**Your objective**
In the listing that follows, the lines starting at the one containing "già trovato un'altra soluzione." and ending at the one containing "この仕訳は（借方）資本金1,000 （貸" are to be returned exactly, both boundary lines included, and no others.

--- START ---

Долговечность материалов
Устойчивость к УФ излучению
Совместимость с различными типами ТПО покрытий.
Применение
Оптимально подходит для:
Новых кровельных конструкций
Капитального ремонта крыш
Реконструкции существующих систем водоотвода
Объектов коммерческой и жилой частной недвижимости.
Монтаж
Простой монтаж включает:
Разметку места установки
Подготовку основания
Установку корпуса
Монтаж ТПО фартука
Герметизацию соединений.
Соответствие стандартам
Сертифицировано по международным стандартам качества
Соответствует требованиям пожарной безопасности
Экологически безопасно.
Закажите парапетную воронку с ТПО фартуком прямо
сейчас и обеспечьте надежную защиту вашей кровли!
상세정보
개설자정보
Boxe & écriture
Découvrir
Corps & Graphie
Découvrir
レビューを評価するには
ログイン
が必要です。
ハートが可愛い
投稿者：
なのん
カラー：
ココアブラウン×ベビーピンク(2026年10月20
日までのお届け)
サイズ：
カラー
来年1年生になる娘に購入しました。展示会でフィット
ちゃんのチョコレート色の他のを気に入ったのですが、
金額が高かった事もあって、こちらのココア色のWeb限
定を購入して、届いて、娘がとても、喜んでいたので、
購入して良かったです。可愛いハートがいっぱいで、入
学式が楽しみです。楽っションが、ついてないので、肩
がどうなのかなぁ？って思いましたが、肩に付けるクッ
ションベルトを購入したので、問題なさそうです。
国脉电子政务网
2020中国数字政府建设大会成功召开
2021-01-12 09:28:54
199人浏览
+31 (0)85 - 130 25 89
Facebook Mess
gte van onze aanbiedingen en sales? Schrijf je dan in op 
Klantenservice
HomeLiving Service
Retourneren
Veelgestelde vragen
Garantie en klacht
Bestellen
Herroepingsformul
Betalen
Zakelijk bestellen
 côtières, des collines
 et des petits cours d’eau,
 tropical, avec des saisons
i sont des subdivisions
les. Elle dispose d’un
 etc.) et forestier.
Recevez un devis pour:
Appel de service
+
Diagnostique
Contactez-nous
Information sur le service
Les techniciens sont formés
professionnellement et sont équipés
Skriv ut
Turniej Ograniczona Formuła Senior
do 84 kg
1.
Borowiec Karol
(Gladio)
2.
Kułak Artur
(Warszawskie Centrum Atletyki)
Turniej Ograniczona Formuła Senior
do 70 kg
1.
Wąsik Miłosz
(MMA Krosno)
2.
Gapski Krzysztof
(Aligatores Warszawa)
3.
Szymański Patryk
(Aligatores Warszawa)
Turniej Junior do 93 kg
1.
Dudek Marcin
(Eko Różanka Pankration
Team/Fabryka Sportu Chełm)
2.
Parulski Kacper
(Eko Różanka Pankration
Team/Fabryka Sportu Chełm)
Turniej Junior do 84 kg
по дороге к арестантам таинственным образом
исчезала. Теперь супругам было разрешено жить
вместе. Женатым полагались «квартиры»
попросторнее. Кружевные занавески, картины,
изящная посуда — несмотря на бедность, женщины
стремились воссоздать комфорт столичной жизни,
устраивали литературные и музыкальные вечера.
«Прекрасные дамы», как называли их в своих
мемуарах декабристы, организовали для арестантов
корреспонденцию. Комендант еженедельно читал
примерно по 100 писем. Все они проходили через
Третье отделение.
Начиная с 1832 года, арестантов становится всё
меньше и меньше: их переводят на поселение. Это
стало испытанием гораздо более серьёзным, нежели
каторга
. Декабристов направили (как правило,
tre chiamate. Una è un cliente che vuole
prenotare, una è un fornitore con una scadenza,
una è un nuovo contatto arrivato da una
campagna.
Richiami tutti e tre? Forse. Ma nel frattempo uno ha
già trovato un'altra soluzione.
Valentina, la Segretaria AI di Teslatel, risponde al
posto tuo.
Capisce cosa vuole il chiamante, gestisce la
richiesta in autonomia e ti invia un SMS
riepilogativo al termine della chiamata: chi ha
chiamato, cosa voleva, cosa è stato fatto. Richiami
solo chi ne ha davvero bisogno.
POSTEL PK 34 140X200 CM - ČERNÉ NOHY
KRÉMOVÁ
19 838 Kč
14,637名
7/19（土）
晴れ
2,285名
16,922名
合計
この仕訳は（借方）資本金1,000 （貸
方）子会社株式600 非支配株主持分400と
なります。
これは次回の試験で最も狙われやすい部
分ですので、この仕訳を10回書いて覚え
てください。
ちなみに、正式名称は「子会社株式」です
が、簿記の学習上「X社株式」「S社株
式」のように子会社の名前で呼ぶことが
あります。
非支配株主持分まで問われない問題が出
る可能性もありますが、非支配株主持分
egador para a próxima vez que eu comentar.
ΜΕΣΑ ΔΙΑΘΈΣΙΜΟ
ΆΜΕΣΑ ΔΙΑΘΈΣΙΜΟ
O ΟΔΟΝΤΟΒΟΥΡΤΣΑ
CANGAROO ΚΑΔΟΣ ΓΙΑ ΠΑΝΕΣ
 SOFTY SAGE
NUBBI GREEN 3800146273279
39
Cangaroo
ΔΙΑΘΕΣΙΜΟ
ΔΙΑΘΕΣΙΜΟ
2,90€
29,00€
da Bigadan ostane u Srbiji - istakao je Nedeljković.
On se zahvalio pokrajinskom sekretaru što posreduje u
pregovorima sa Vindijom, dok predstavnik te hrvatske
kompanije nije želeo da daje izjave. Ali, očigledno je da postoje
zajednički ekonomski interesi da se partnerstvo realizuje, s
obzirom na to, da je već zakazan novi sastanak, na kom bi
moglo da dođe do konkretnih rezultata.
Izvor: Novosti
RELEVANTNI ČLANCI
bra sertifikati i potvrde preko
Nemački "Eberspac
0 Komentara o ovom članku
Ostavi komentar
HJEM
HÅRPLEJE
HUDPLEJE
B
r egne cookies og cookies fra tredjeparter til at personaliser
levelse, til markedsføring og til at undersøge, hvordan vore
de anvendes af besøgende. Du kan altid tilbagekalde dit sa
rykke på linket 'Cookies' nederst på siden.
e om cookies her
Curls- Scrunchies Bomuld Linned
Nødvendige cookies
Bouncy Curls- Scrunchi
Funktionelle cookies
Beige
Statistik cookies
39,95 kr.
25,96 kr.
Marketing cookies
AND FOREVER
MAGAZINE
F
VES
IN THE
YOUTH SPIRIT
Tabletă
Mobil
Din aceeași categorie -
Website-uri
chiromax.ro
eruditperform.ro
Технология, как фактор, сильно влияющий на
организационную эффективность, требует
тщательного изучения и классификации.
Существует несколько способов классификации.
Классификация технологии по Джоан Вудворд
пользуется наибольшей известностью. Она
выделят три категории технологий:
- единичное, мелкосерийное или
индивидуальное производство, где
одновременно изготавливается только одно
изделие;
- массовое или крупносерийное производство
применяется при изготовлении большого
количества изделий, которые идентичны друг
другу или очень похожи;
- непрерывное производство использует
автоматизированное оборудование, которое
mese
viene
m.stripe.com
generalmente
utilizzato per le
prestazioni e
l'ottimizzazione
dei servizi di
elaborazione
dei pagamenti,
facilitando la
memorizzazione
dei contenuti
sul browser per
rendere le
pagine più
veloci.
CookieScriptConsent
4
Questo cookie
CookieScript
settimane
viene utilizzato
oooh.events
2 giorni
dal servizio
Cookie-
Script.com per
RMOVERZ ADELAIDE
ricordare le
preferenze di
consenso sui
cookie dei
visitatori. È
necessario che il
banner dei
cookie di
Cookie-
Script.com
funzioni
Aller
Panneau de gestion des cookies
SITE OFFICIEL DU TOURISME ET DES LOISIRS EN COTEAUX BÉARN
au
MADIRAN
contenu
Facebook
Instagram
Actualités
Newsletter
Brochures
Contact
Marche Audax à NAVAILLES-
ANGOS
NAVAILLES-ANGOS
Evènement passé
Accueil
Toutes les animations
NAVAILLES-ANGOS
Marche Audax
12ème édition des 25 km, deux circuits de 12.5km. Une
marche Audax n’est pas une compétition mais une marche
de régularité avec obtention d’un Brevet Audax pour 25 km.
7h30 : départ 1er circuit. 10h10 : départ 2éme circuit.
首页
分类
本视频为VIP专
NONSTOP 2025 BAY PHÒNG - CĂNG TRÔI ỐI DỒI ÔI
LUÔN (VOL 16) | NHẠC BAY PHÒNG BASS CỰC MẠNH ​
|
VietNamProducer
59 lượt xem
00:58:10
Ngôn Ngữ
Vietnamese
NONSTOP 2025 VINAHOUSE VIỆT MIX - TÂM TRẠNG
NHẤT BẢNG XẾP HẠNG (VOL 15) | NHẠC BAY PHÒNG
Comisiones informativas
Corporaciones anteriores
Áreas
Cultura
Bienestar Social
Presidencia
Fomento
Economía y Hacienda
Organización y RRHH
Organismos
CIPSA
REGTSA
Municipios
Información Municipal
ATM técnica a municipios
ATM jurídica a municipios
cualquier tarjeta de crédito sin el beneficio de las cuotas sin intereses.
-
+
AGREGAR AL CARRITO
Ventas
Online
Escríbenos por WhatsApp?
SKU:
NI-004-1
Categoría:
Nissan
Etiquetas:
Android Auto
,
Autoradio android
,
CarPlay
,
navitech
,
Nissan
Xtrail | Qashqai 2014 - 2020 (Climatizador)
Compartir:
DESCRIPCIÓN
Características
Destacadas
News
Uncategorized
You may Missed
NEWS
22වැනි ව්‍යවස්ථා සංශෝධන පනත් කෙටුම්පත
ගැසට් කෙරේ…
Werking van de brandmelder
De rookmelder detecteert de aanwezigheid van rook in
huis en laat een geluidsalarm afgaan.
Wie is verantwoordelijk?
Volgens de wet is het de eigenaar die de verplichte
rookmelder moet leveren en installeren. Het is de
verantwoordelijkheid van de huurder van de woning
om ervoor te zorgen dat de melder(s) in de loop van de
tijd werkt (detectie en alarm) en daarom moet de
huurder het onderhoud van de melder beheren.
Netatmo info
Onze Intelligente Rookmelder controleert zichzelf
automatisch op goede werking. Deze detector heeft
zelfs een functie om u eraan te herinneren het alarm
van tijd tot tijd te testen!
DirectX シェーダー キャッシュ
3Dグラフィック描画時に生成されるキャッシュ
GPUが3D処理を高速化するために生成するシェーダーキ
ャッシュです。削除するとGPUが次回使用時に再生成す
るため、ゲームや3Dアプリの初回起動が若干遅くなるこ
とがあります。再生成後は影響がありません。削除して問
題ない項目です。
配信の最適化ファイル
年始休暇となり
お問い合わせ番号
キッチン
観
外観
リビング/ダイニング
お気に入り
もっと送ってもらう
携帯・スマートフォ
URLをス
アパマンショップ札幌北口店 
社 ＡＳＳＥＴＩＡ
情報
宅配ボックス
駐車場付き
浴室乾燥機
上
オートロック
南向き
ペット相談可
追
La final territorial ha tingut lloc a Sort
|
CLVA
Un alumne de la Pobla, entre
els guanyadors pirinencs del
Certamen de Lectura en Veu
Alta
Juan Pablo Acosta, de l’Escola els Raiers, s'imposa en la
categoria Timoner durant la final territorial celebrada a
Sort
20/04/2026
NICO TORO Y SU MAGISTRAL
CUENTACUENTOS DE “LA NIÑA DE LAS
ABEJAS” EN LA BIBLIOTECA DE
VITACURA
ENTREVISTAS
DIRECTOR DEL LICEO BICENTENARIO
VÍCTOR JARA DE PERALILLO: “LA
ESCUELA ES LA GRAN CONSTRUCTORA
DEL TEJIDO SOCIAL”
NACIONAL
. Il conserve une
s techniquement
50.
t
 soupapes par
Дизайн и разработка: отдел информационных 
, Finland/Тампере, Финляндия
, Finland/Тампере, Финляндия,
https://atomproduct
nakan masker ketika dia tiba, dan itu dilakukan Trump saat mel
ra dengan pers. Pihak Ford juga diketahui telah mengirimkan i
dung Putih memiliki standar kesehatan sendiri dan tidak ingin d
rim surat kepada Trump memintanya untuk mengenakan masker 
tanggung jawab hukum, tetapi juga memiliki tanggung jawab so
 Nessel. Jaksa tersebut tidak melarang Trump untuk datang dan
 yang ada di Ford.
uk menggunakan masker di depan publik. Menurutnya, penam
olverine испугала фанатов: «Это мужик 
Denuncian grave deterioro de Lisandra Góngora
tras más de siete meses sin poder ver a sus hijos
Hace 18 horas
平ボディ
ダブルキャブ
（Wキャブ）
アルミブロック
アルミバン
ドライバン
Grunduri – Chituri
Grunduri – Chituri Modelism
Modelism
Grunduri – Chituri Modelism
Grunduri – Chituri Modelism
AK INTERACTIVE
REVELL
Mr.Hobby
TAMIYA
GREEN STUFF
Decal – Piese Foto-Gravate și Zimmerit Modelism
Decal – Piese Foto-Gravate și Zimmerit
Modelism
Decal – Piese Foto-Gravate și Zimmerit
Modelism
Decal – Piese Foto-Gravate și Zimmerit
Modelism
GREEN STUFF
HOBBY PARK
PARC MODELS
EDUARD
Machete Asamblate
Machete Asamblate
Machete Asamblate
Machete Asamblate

--- END ---

**Your solution**
già trovato un'altra soluzione.
Valentina, la Segretaria AI di Teslatel, risponde al
posto tuo.
Capisce cosa vuole il chiamante, gestisce la
richiesta in autonomia e ti invia un SMS
riepilogativo al termine della chiamata: chi ha
chiamato, cosa voleva, cosa è stato fatto. Richiami
solo chi ne ha davvero bisogno.
POSTEL PK 34 140X200 CM - ČERNÉ NOHY
KRÉMOVÁ
19 838 Kč
14,637名
7/19（土）
晴れ
2,285名
16,922名
合計
この仕訳は（借方）資本金1,000 （貸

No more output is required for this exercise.